NZ Steel chief executive Robin Davies said an electric arc furnace "makes sense" when there's enough affordable renewable energy and scrap steel available, a way to get that scrap steel to site, and the right policy settings. 

"A reliable supply of firmed renewable energy is critical to this initiative and we're delighted by the pioneering and creative partnership with Contact Energy to provide a competitive and innovative supply agreement," Davies said. 

"The electric arc furnace provides New Zealand Steel with significantly more production flexibility which means we can scale down production at times of peak demand or supply shortages."

He added NZ Steel's immediate focus is to move at pace over the coming months to confirm the remaining critical aspects of the new operation, including the relevant regulatory approvals.

Chris Hipkins.
Chris Hipkins. Photo credit: Getty Images

Melting scrap steel using electricity, instead of converting iron sands into steel using coal, will "substantially reduce" the emissions generated from NZ Steel's current activities, Minister Shaw said. It will also build a more circular and resilient economy, putting New Zealand in a "much better" position to meet its climate target of net-zero carbon by 2050.

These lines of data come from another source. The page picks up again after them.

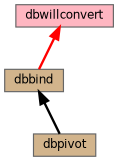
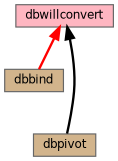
  digraph {
    rankdir=TB
    node [color=grey40 fillcolor=tan fontname=Helvetica fontsize=10 shape=box style=filled]
    edge [dir=back fontname=Helvetica fontsize=10 labelfontname=Helvetica labelfontsize=10 style=bold]
    n1 [color=gray40 fillcolor=lightpink fontcolor=black height=0.2 label=dbwillconvert width=0.4]
    n2 [height=0.2 label=dbbind width=0.4]
    n3 [height=0.2 label=dbpivot width=0.4]
    n1 -> n2 [color=red]
-   n2 -> n3 [color=black]
+   n1 -> n3 [color=black]
  }
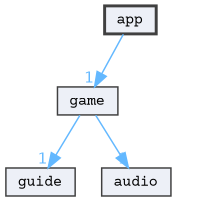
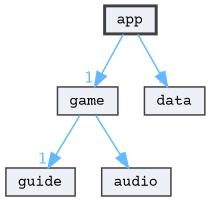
  digraph {
    compound=true
    fontname="Courier Prime"
    node [color=grey25 fillcolor="#edf0f7" fontname="Courier Prime" fontsize=10 shape=box style=filled]
    edge [color=steelblue1 fontcolor=steelblue1 fontname="Courier Prime" fontsize=10 headlabel=1 labeldistance=1.5 labelfontname=Helvetica labelfontsize=10]
    n1 [height=0.2 label=app style="filled,bold" width=0.4]
    n2 [height=0.2 label=game width=0.4]
+   n3 [height=0.2 label=data width=0.4]
    n4 [height=0.2 label=guide width=0.4]
    n5 [height=0.2 label=audio width=0.4]
    n1 -> n2
+   n1 -> n3
    n2 -> n4
    n2 -> n5
  }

The deal is estimated to contribute 5.3 percent of the emissions reductions needed under New Zealand's second emissions budget (2026-2030), and 3.4 percent within the third emissions budget (2031-2035), Shaw said.

"The economics of this really stack up, especially compared to current carbon prices. The lifetime abatement cost is forecast at $16.20 per tonne. Current carbon prices are around $55 per tonne. In the long term this saves the Government and the country money," he said.

"We must reduce our reliance on fossil fuels to help avoid the worst of climate change. Switching to cleaner ways of generating process heat is one of the biggest opportunities we have to reduce our domestic emissions and meet our international climate commitments."

The managing director and CEO of NZ Steel's parent company, BlueScope, Mark Vassella said the co-investment is a landmark deal that shows the power of well-constructed public/private partnership or investment.

"Steel is infinitely recyclable and this model will make New Zealand as close to self-sufficient as possible using renewable energy to recycle domestic scrap steel, rather than shipping it offshore," he said.

"This project is a partnership that would never have happened without the support of the Government and the other key contributor Contact Energy who recognised the potential and had the commitment to help make it happen.

"This is a pragmatic response that not only sustains our critical domestic steel supply, but also provides a collaborative approach with government and industry to be world leaders in lower emissions steel." 

Having the flexible off-peak electricity deal is "hugely significant" for New Zealand to help meet its climate change goals, Contact Energy CEO Mike Fuge said, and it will help the industry decarbonise at pace.

"Today's announcement is hugely significant, not just because it is a massive step towards decarbonisation but also because together Contact and NZ Steel can make a meaningful impact in our fight against climate change. This is our watershed moment," he said.

"This is the biggest example we have in New Zealand of the move towards electrification and is tangible evidence of the demand for renewable energy as well as supporting our renewable development pipeline."

GIDI, the fund the Government is using to part-fund this project, was first introduced in 2020 to ramp up the decarbonisation of New Zealand's industrial process heat while stimulating the economic recovery after the COVID-19 pandemic.

The fund means there can be partnerships between the Government and businesses to accelerate emission reductions by supporting energy efficiency and fuel-switching projects.